=== TEXTE À LIRE ===

Me suis fait la même remarque hier ! Ils ont merdé pour le doublage !

----------


## Cojo

Il y a t-il un moyen d'aller sur leur boutique sans passer par facebook?
En allant aux Etats-Unis" au mois de juin,j'ai trouvé un billet de 100 dollars,et je me suis promis de faire un don soit à un refuge ou une asso de là-bas mais malheureusement je n'en ai pas croisé sur ma route.
Pouvez-vous m'envoyez un lien autre que Facebook.Merci.J'aime bien cette émission je l'ai découverte il y a quelques mois.

----------


## Quaraba

http://www.vrcpitbull.com/

----------


## Cojo

merci c'est génial j'ai trouvé la boutique grâce à vous.

----------


## lili2000

J'aime bien cette émission aussi  :Smile: 
on peut la voir en replay là : http://www.numero23.fr/programmes/pi...t-prisonniers/

----------


## France34

Je suis un peu déçue car les épisodes passant en ce moment ont déjà été vus ! ::

----------


## isabelle75

oui moi aussi pour le problème de voix on ne comprenait plus rien mais le lendemain c'était revenu à la normale ! oui je croyais voir de nouvelles histoires mais c'est du déjà vus dommage car moi aussi j'aime beaucoup ils font un boulot extra pour les loulous !!

----------


## N'Gorongoro

Je découvre a l'instant sur canal 23. C'est génial ce qu'ils font pour les chiens

----------


## ~Mirtille~

Oui ! Je suis devenue accro !

----------


## N'Gorongoro

Je regrette de ne pas l'avoir découvert plus tot !

----------


## France34

Entre 2 nouveaux épisodes , ils mettent des anciens, donc vous n'avez pas tout perdu , vous allez rattraper le retard ! :Smile:

----------


## ~Mirtille~

Sinon il y a toujours le replay ! C'est moins contraignant !  ::

----------


## isabelle75

je pensais avoir vu que c'était diffusé du lundi au vendredi et là hier soir en zapant sur la 23 j'ai vu un épisode donc super et effectivement les épisodes anciens et nouveaux sont mélangés donc pour ceux qui n'auraient pas vu les anciens c'est le moment de se rattraper !!

----------


## France34

Effectivement , ils passent les émissions le Dimanche , comme avant, de 15h30 à 20h30 environ ; ce sont des faits tellement admirables qu'on revoit volontiers les anciens épisodes ! Ce qui me chagrine , ce sont les tatouages bientôt intégraux des enfants : les filles sont très jolies et les garçons sont beaux et ils s'enlaidissent avec ces peintures ; c'est Halloween tous les jours !!! Ca fait une drôle d'impression! Dommage !

===

(TRAVAIL À RÉALISER):
Citez le passage du fil de discussion sur l'émission consacrée aux chiens qui va de « En allant aux » à « a quelques mois. », ces deux bornes comprises.

=== DONNÉES FOURNIES ===

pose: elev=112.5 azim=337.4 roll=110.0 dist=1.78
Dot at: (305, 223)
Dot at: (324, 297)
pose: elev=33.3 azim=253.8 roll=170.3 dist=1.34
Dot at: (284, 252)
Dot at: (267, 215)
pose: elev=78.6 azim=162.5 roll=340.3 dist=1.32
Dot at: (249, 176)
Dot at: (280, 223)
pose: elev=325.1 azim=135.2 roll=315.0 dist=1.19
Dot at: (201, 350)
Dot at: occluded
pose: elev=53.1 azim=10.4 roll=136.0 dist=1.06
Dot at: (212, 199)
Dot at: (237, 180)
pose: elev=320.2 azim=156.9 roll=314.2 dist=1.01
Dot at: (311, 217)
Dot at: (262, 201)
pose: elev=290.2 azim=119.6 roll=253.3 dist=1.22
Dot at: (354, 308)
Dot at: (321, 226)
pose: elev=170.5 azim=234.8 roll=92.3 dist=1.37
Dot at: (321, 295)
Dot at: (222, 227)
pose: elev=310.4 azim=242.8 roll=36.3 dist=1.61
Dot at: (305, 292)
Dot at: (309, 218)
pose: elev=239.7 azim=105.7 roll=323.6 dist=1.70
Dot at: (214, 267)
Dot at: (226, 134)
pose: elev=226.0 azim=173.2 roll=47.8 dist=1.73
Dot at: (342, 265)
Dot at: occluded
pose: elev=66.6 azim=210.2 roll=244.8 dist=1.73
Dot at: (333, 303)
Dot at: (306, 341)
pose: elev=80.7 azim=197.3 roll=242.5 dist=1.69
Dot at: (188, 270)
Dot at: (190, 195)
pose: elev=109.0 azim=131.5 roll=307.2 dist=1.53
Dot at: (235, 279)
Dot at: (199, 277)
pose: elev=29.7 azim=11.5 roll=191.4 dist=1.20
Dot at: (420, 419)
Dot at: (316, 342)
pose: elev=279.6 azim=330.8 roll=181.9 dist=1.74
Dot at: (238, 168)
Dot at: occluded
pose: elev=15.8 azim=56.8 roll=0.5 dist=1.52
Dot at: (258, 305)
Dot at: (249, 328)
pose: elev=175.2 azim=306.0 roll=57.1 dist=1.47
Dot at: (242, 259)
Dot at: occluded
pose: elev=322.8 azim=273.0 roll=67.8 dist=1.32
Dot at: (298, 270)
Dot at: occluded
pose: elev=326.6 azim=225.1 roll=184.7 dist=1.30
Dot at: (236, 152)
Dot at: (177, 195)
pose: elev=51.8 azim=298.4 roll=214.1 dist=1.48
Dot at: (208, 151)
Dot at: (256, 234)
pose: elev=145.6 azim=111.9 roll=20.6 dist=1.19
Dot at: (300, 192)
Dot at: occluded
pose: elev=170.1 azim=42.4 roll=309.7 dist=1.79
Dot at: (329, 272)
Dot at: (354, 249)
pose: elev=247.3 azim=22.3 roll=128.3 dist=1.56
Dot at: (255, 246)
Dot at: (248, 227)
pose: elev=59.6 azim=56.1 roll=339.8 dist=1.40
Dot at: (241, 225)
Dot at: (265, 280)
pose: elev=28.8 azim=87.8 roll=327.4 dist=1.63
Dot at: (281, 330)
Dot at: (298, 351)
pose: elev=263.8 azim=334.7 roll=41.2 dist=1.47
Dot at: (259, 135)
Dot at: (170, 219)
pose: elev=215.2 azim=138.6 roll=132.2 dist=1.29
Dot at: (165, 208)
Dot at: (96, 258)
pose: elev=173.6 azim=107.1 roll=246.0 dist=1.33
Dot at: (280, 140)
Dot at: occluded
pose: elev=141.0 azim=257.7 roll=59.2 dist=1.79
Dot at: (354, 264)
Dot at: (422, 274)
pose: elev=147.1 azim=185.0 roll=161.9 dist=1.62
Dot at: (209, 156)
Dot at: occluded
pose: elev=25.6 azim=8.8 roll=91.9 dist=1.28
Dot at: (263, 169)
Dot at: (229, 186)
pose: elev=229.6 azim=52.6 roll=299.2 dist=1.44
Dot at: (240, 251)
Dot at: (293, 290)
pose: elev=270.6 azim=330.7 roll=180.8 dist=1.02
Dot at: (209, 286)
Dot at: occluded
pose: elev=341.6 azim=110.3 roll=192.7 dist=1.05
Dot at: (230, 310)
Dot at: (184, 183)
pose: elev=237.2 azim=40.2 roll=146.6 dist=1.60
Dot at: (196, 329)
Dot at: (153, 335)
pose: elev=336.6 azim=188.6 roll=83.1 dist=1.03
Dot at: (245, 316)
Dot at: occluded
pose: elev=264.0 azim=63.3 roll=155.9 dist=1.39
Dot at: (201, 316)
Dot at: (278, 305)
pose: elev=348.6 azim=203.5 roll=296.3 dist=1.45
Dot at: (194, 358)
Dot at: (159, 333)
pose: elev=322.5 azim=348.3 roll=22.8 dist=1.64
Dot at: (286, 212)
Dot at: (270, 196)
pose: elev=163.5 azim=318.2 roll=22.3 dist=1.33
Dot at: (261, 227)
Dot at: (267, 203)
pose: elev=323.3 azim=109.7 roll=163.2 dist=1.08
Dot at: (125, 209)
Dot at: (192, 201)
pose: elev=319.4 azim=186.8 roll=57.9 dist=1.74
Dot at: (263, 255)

===

(RÉPONSE ATTENDUE):
En allant aux Etats-Unis" au mois de juin,j'ai trouvé un billet de 100 dollars,et je me suis promis de faire un don soit à un refuge ou une asso de là-bas mais malheureusement je n'en ai pas croisé sur ma route.
Pouvez-vous m'envoyez un lien autre que Facebook.Merci.J'aime bien cette émission je l'ai découverte il y a quelques mois.